[Your instructions]:
Nothing but the lines from the one including "root of tail: (135, 95)" through the last line of the entries, restated exactly, should appear in the answer; omit the pictures.

Extracted records
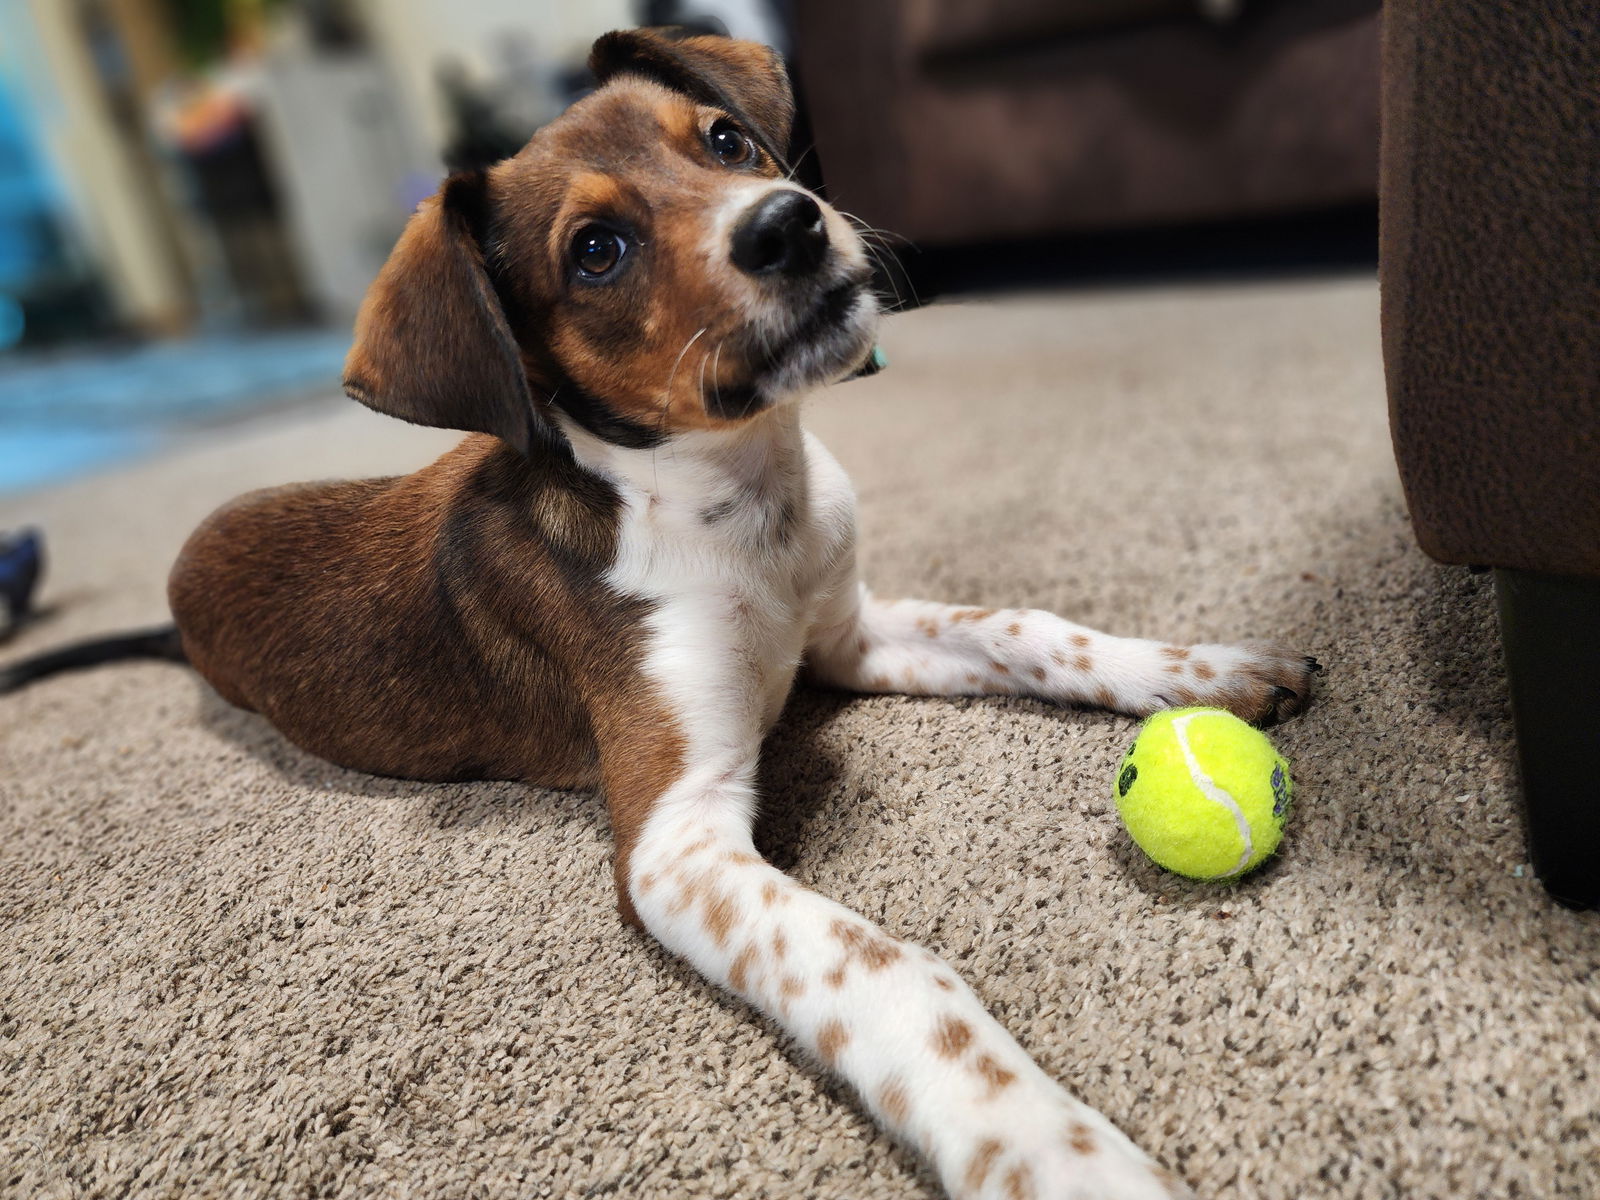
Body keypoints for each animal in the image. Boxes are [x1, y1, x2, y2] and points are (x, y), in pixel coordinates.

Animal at [6, 28, 1318, 1200]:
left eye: (724, 141)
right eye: (596, 250)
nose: (788, 222)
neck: (739, 507)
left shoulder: (850, 635)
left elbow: (1030, 629)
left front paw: (1198, 671)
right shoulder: (675, 836)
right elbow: (896, 976)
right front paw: (1049, 1150)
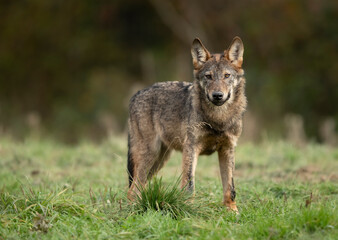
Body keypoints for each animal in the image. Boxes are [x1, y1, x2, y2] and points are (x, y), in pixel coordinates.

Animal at [127, 36, 246, 211]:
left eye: (226, 75)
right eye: (208, 76)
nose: (217, 95)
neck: (218, 118)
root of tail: (135, 95)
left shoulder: (228, 149)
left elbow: (230, 188)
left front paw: (232, 211)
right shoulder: (191, 148)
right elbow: (189, 184)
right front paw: (189, 209)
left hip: (160, 159)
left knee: (136, 187)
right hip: (150, 155)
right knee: (133, 189)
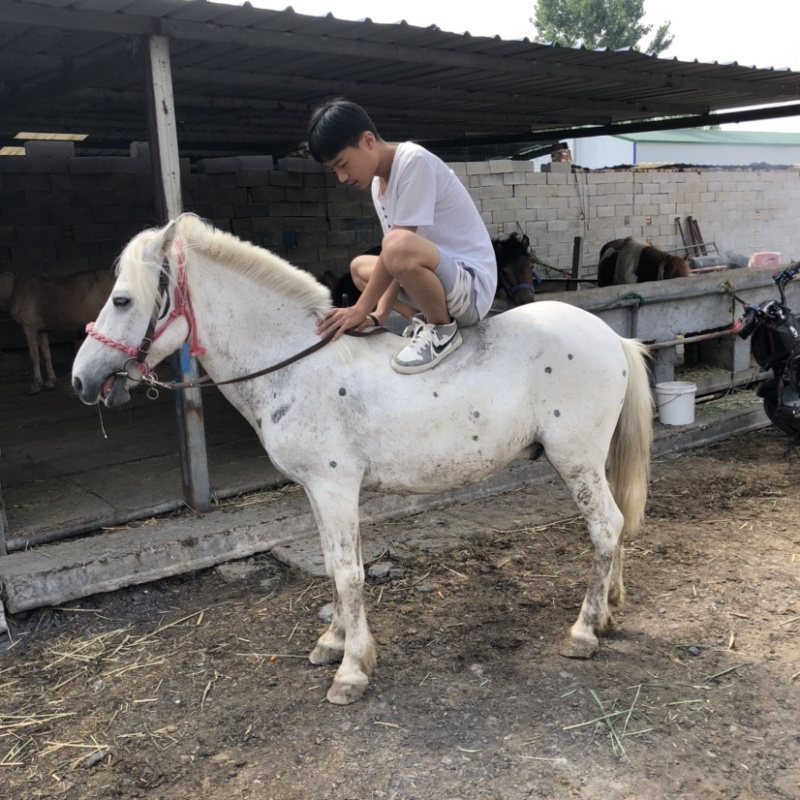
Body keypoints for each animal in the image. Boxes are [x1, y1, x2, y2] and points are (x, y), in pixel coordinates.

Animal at [71, 213, 653, 706]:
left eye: (122, 300)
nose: (81, 379)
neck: (295, 364)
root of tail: (611, 336)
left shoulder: (335, 488)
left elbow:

[Answer]:
root of tail: (135, 95)
left shoulder: (228, 149)
left elbow: (230, 188)
left front paw: (232, 211)
right shoulder: (191, 148)
right elbow: (189, 184)
right front paw: (189, 209)
left hip: (160, 159)
left knee: (136, 187)
right hip: (150, 155)
right knee: (133, 189)
Body keypoints for each animal in the image. Boxes are [x1, y1, x2, y2] and points are (x, y), in pixel coordinates.

Animal at [71, 213, 653, 706]:
left eye: (122, 300)
nose: (81, 379)
neck: (295, 364)
root of tail: (611, 336)
left shoulder: (335, 488)
left elbow:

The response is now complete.